+++ Raw data
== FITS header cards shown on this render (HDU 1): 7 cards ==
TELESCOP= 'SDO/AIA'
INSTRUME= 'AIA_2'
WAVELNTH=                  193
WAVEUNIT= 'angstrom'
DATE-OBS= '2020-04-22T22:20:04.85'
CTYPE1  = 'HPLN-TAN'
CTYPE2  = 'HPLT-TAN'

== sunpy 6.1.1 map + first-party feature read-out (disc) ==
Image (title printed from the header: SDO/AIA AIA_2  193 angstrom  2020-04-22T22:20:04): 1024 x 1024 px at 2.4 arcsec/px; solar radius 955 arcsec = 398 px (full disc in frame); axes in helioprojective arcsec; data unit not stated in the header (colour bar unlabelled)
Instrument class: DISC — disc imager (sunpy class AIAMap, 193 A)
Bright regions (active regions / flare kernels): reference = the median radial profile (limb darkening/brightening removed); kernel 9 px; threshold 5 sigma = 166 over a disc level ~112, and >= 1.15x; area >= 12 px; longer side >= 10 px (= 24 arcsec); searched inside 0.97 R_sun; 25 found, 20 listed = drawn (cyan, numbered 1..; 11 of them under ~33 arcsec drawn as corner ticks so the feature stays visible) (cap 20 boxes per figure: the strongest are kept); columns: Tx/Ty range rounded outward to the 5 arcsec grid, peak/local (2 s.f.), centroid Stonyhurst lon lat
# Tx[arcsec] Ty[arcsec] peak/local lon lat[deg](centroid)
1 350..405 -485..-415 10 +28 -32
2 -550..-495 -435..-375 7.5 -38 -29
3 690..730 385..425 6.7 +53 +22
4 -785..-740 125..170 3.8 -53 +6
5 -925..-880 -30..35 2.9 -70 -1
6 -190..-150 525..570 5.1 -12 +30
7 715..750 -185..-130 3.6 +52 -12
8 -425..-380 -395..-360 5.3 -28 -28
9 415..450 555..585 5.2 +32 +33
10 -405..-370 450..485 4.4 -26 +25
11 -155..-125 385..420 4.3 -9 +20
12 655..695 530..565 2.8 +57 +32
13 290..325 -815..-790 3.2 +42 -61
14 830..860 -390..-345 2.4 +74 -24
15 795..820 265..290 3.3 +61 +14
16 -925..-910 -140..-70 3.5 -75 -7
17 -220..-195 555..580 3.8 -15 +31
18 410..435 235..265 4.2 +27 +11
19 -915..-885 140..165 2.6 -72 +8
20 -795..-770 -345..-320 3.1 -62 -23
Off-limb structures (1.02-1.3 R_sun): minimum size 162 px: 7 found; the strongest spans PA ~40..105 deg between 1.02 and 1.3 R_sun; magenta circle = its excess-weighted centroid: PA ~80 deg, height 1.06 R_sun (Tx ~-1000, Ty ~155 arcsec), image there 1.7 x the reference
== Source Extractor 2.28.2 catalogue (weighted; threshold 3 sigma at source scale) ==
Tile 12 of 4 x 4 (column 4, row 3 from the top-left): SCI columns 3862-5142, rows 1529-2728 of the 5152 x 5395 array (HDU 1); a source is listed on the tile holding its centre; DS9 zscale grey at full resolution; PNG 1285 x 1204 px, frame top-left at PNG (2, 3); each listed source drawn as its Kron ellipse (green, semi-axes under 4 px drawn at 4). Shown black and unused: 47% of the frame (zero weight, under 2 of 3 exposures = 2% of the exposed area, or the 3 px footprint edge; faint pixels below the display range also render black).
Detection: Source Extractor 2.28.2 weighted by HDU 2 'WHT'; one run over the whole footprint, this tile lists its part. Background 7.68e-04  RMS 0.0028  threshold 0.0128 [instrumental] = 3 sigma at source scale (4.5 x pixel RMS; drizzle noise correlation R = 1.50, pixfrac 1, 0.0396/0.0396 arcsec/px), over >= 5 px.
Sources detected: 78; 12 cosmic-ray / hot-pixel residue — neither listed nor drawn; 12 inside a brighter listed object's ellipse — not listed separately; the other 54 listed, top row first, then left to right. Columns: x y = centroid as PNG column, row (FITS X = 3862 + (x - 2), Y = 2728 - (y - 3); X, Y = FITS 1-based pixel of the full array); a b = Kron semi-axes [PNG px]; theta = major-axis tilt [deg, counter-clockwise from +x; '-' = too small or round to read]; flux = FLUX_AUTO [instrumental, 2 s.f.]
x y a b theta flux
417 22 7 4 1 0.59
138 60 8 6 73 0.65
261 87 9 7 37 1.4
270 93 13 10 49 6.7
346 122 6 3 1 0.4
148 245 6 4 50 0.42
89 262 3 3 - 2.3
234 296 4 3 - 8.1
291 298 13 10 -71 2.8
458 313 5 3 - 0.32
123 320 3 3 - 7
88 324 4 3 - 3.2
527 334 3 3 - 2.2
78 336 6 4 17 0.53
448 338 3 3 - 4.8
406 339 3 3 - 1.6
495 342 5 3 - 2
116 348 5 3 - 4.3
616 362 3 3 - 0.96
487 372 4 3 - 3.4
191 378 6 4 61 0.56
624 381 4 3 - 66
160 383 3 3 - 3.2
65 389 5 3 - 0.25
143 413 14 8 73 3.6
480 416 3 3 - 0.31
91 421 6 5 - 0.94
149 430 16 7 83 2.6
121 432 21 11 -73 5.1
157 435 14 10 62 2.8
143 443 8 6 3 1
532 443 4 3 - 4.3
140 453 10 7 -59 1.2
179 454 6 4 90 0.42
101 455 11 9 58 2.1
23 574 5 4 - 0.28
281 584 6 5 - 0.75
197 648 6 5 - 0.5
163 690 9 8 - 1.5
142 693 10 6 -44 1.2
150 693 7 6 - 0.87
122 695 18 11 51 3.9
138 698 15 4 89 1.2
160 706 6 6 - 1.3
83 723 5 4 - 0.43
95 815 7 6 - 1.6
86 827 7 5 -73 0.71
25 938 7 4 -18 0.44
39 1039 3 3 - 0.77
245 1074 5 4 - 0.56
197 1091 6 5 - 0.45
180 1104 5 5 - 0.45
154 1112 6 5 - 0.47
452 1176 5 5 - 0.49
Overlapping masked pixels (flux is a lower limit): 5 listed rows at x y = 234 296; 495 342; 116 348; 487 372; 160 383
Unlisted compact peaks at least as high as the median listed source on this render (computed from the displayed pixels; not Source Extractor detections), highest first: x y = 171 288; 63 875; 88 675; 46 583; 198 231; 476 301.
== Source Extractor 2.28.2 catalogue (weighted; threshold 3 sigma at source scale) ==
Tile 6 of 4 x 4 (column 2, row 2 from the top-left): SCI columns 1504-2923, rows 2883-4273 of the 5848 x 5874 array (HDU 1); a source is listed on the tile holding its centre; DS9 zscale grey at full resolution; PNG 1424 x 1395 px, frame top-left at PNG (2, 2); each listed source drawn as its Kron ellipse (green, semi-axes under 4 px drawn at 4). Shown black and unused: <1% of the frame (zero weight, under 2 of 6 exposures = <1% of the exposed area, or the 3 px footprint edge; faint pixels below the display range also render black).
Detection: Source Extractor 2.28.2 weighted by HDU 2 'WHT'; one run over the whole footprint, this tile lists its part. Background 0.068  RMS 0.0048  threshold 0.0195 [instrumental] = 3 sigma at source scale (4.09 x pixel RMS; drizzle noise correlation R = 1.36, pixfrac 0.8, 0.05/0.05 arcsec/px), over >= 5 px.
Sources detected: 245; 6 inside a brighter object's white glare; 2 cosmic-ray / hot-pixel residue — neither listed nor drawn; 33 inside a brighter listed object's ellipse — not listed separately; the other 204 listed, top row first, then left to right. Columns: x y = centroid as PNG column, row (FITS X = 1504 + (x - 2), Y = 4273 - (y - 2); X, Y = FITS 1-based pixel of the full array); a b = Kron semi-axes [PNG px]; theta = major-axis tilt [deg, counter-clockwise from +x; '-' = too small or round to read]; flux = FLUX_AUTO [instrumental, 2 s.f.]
++++++
### What the task requires:
Copy the records above from their first line up to and including the line with "Image (title printed", reproducing each line unchanged.

### Answer to the exercise:
== FITS header cards shown on this render (HDU 1): 7 cards ==
TELESCOP= 'SDO/AIA'
INSTRUME= 'AIA_2'
WAVELNTH=                  193
WAVEUNIT= 'angstrom'
DATE-OBS= '2020-04-22T22:20:04.85'
CTYPE1  = 'HPLN-TAN'
CTYPE2  = 'HPLT-TAN'

== sunpy 6.1.1 map + first-party feature read-out (disc) ==
Image (title printed from the header: SDO/AIA AIA_2  193 angstrom  2020-04-22T22:20:04): 1024 x 1024 px at 2.4 arcsec/px; solar radius 955 arcsec = 398 px (full disc in frame); axes in helioprojective arcsec; data unit not stated in the header (colour bar unlabelled)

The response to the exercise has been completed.